Records from a data collection
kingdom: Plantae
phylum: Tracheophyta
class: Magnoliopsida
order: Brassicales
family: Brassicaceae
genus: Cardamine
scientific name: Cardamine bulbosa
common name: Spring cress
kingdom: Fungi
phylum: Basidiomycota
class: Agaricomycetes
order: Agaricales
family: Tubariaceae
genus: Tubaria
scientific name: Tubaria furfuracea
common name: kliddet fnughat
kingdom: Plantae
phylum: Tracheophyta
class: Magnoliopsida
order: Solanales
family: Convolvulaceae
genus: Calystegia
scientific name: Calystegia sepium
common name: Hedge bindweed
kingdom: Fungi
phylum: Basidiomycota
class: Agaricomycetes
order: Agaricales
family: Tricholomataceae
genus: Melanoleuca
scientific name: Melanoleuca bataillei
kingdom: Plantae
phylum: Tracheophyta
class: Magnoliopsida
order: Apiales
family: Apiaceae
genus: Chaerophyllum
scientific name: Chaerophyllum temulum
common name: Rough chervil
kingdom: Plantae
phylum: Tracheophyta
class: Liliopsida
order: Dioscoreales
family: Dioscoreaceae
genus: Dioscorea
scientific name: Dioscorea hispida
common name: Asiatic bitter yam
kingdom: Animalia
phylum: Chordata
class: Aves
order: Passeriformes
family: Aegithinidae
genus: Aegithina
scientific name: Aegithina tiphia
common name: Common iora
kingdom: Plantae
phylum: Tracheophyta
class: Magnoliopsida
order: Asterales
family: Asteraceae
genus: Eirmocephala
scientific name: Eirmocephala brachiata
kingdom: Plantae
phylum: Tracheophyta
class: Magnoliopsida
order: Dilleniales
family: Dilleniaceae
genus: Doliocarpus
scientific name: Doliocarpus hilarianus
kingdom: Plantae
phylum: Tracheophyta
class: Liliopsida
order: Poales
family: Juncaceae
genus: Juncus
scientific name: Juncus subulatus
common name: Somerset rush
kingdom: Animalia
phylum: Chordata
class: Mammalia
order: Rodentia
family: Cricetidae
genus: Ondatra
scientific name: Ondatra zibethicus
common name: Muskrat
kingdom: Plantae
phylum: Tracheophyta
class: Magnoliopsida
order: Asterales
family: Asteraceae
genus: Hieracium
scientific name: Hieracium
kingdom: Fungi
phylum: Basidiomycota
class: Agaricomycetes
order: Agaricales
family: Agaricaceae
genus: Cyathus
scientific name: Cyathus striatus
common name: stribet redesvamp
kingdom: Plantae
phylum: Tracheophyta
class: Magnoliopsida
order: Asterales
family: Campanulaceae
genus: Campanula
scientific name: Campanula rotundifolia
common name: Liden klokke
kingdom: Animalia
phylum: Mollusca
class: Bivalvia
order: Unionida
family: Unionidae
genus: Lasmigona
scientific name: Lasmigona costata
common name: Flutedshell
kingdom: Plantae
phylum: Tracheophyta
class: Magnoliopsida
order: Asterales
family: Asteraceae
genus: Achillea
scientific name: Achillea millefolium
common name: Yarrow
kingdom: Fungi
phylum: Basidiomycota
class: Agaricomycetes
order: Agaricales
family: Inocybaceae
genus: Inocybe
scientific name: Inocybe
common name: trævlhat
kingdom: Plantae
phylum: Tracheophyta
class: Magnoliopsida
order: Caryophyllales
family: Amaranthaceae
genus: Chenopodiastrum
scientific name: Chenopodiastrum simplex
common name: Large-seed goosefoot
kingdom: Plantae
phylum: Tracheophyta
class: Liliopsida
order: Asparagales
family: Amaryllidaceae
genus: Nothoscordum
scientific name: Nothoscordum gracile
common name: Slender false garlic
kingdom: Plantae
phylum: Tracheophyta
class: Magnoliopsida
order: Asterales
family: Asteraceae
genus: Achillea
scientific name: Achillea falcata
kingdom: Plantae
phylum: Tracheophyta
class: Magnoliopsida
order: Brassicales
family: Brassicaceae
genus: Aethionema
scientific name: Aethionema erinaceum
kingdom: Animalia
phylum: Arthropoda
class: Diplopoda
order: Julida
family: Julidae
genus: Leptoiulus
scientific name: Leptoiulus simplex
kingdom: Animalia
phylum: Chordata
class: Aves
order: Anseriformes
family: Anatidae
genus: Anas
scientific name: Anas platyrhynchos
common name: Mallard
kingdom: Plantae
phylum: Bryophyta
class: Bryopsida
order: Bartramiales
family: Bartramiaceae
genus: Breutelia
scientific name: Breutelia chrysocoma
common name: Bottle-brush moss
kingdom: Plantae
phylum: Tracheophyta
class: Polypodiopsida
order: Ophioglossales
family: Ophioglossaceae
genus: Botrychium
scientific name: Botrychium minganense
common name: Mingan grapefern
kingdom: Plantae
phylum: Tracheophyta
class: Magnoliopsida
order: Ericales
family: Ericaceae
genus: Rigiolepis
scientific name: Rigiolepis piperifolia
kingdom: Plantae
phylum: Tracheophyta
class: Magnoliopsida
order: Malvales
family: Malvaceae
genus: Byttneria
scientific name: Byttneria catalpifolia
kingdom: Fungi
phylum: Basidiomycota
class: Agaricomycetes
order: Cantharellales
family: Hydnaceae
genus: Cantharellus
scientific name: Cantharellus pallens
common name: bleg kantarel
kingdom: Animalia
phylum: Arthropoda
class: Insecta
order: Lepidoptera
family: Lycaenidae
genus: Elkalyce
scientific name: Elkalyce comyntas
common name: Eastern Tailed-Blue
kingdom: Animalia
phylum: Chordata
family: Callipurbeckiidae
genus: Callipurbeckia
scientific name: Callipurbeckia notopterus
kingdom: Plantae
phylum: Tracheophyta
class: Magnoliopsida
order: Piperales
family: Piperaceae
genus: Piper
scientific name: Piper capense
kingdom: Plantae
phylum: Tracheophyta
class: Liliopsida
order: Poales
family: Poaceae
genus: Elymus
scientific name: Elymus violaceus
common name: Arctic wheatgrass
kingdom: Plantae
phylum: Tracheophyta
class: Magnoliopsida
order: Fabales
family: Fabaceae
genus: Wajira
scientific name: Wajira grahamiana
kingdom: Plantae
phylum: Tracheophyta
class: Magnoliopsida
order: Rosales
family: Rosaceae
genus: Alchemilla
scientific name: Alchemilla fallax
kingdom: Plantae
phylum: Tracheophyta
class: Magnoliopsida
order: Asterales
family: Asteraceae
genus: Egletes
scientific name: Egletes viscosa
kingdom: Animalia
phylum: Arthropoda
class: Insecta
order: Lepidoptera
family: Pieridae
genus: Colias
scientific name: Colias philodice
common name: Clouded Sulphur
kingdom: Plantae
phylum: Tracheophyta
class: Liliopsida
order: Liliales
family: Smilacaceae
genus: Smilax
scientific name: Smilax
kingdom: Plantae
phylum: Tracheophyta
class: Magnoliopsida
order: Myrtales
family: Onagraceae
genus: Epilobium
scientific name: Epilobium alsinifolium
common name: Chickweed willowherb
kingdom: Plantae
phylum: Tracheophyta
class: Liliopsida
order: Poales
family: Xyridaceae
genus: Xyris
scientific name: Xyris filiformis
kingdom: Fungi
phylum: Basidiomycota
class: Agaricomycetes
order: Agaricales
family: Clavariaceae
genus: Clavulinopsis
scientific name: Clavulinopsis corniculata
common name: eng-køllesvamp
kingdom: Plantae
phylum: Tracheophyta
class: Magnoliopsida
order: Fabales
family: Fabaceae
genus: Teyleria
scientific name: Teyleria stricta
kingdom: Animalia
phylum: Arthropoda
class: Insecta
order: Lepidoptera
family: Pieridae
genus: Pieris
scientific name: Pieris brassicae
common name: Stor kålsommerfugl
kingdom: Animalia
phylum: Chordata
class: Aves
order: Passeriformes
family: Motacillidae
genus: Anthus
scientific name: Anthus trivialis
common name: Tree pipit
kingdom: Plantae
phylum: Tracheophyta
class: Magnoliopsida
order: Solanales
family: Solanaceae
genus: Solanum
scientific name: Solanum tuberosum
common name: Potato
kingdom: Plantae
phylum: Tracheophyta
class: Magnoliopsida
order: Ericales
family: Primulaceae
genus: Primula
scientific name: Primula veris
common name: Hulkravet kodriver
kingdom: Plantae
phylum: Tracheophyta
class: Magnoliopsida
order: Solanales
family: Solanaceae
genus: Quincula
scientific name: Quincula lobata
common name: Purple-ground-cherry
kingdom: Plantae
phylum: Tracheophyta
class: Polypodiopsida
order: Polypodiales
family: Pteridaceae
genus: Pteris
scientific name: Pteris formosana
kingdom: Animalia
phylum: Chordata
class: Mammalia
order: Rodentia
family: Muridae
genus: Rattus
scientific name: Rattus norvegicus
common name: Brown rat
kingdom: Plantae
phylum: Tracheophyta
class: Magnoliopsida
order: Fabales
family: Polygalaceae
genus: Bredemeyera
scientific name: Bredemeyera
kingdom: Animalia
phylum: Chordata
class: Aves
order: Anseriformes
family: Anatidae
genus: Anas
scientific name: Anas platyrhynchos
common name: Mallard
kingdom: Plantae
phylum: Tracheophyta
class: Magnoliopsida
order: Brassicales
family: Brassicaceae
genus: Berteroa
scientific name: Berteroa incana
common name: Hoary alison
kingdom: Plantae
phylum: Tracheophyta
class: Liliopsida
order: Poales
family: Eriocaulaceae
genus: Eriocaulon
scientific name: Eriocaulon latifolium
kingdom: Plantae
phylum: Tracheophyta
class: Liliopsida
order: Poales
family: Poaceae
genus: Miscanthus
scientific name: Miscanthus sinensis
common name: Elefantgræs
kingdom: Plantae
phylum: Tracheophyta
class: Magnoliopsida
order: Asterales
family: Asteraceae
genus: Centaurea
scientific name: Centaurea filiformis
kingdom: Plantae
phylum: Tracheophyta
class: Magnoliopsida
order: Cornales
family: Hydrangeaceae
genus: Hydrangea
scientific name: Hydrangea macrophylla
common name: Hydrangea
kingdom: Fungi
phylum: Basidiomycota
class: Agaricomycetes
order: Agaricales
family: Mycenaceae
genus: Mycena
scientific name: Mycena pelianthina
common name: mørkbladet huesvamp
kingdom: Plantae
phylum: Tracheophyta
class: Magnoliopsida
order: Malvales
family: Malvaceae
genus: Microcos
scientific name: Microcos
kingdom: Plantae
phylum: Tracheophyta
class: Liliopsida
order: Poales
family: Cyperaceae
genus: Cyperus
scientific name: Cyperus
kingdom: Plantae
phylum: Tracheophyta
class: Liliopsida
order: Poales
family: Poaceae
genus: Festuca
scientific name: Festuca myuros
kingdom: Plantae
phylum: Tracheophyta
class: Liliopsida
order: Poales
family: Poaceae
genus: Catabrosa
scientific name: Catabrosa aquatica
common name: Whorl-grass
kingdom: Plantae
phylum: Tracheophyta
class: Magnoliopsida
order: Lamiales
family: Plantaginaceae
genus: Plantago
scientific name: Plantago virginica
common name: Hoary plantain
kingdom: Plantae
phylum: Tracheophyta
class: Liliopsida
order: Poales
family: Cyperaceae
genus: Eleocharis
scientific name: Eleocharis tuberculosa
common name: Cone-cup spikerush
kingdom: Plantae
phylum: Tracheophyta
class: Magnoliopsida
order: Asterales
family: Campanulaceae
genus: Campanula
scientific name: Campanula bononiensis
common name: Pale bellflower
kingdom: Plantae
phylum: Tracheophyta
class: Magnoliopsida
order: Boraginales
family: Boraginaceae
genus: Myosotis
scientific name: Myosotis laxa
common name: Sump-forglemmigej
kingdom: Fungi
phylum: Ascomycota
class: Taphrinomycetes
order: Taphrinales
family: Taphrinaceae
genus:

§ **WORK TO BE COMPLETED**:
Output the lines between the one containing "genus: Xyris" and the one containing "scientific name: Berteroa incana", inclusive, as a numbered list without blank lines.

§ **RESULT OF THE TASK**:
1. genus: Xyris
2. scientific name: Xyris filiformis
3. kingdom: Fungi
4. phylum: Basidiomycota
5. class: Agaricomycetes
6. order: Agaricales
7. family: Clavariaceae
8. genus: Clavulinopsis
9. scientific name: Clavulinopsis corniculata
10. common name: eng-køllesvamp
11. kingdom: Plantae
12. phylum: Tracheophyta
13. class: Magnoliopsida
14. order: Fabales
15. family: Fabaceae
16. genus: Teyleria
17. scientific name: Teyleria stricta
18. kingdom: Animalia
19. phylum: Arthropoda
20. class: Insecta
21. order: Lepidoptera
22. family: Pieridae
23. genus: Pieris
24. scientific name: Pieris brassicae
25. common name: Stor kålsommerfugl
26. kingdom: Animalia
27. phylum: Chordata
28. class: Aves
29. order: Passeriformes
30. family: Motacillidae
31. genus: Anthus
32. scientific name: Anthus trivialis
33. common name: Tree pipit
34. kingdom: Plantae
35. phylum: Tracheophyta
36. class: Magnoliopsida
37. order: Solanales
38. family: Solanaceae
39. genus: Solanum
40. scientific name: Solanum tuberosum
41. common name: Potato
42. kingdom: Plantae
43. phylum: Tracheophyta
44. class: Magnoliopsida
45. order: Ericales
46. family: Primulaceae
47. genus: Primula
48. scientific name: Primula veris
49. common name: Hulkravet kodriver
50. kingdom: Plantae
51. phylum: Tracheophyta
52. class: Magnoliopsida
53. order: Solanales
54. family: Solanaceae
55. genus: Quincula
56. scientific name: Quincula lobata
57. common name: Purple-ground-cherry
58. kingdom: Plantae
59. phylum: Tracheophyta
60. class: Polypodiopsida
61. order: Polypodiales
62. family: Pteridaceae
63. genus: Pteris
64. scientific name: Pteris formosana
65. kingdom: Animalia
66. phylum: Chordata
67. class: Mammalia
68. order: Rodentia
69. family: Muridae
70. genus: Rattus
71. scientific name: Rattus norvegicus
72. common name: Brown rat
73. kingdom: Plantae
74. phylum: Tracheophyta
75. class: Magnoliopsida
76. order: Fabales
77. family: Polygalaceae
78. genus: Bredemeyera
79. scientific name: Bredemeyera
80. kingdom: Animalia
81. phylum: Chordata
82. class: Aves
83. order: Anseriformes
84. family: Anatidae
85. genus: Anas
86. scientific name: Anas platyrhynchos
87. common name: Mallard
88. kingdom: Plantae
89. phylum: Tracheophyta
90. class: Magnoliopsida
91. order: Brassicales
92. family: Brassicaceae
93. genus: Berteroa
94. scientific name: Berteroa incana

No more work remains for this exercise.